San Diego City Councilmembers recently approved spending $2.2 million to turn an alley at the end of B Street leading to the Santa Fe Depot into a pedestrian corridor.
The renovation project, which has been delayed for decades, is now a reality, with construction set to begin in September to create more pedestrian-friendly access from Kettner Boulevard to the trolley and train platforms.
Currently, the 100-foot alleyway at the north end of the Santa Fe Depot baggage building that commuters walk through to enter and exit the station allows vehicle traffic, has no sidewalk and is poorly lit.
West B Street alleyway next to Santa Fe Depot. (Photo by Adrian Childress/Times of San Diego)The city promised “new paving, lighting and landscape walls” to increase pedestrian safety and improve the corridor, and it estimates project completion by May 2027, according to a city staff report.
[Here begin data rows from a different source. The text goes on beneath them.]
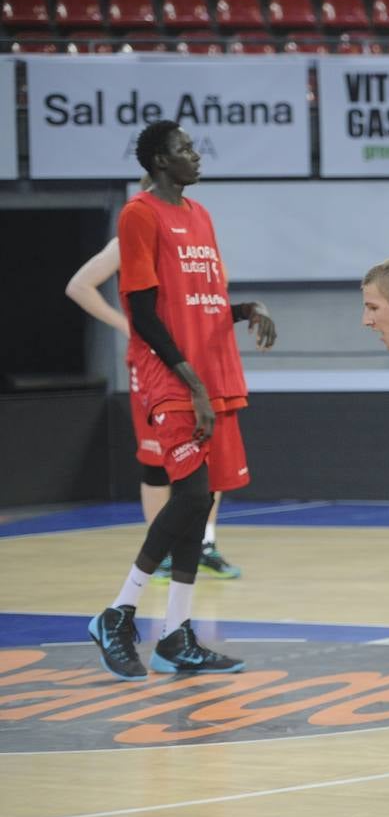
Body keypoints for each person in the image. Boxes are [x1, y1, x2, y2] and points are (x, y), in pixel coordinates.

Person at [88, 120, 276, 682]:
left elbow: (202, 302)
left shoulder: (201, 216)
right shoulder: (138, 214)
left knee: (201, 501)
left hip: (212, 374)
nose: (196, 155)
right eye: (184, 148)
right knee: (191, 494)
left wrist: (246, 311)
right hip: (172, 378)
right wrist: (190, 383)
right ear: (158, 161)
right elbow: (144, 313)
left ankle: (176, 636)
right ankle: (117, 613)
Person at [66, 220, 245, 583]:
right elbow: (79, 286)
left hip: (198, 357)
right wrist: (126, 325)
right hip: (153, 364)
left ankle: (205, 544)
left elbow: (218, 286)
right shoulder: (129, 241)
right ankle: (159, 550)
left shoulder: (194, 240)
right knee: (157, 460)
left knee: (210, 453)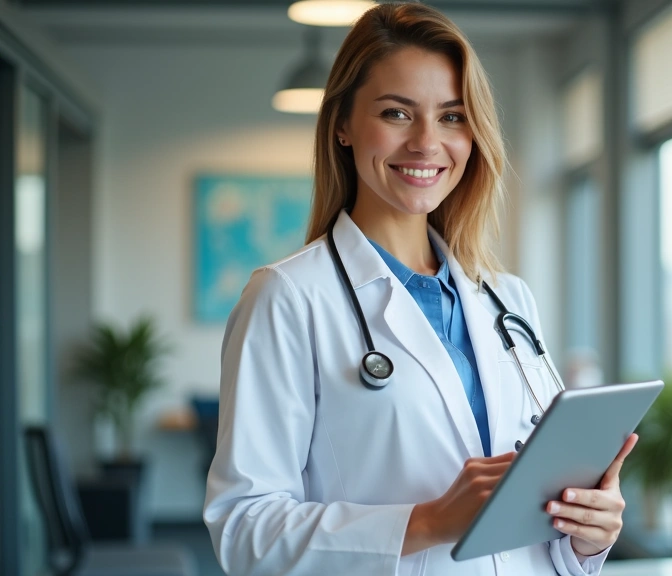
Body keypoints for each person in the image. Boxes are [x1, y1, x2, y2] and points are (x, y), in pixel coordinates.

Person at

The $2.2 million cost for this project will not come from the city’s general fund, but will instead be covered mainly by a property tax trust fund for city redevelopment.
This B Street Pedestrian Corridor is a project that dates back to 2002, when ownership of the Santa Fe Depot was transferred to the city, requiring the city’s redevelopment agency to install a public pathway.
After the building was sold to the Museum of Contemporary Art, the redevelopment agency was still responsible for building the pathway, with the museum obligated to contribute $150,000 toward costs.
When redevelopment agencies were dissolved by the state in 2012, construction obligations were transferred to successor agencies.
The corridor project was passed on to Civic San Diego, which was then a city-owned nonprofit that developed much of downtown. It is now reorganized as an independent public benefit company after being sued in 2019.
It wasn’t until 2024, when the City Council approved the museum’s sale of the baggage building to the University of California Regents, that the city confirmed its commitment to building the pedestrian passage and ensured the museum paid its $150,000 contribution.
Now, with an official project timeline, it seems the decades-long saga of agency changes, land sales and delayed obligations may finally be over.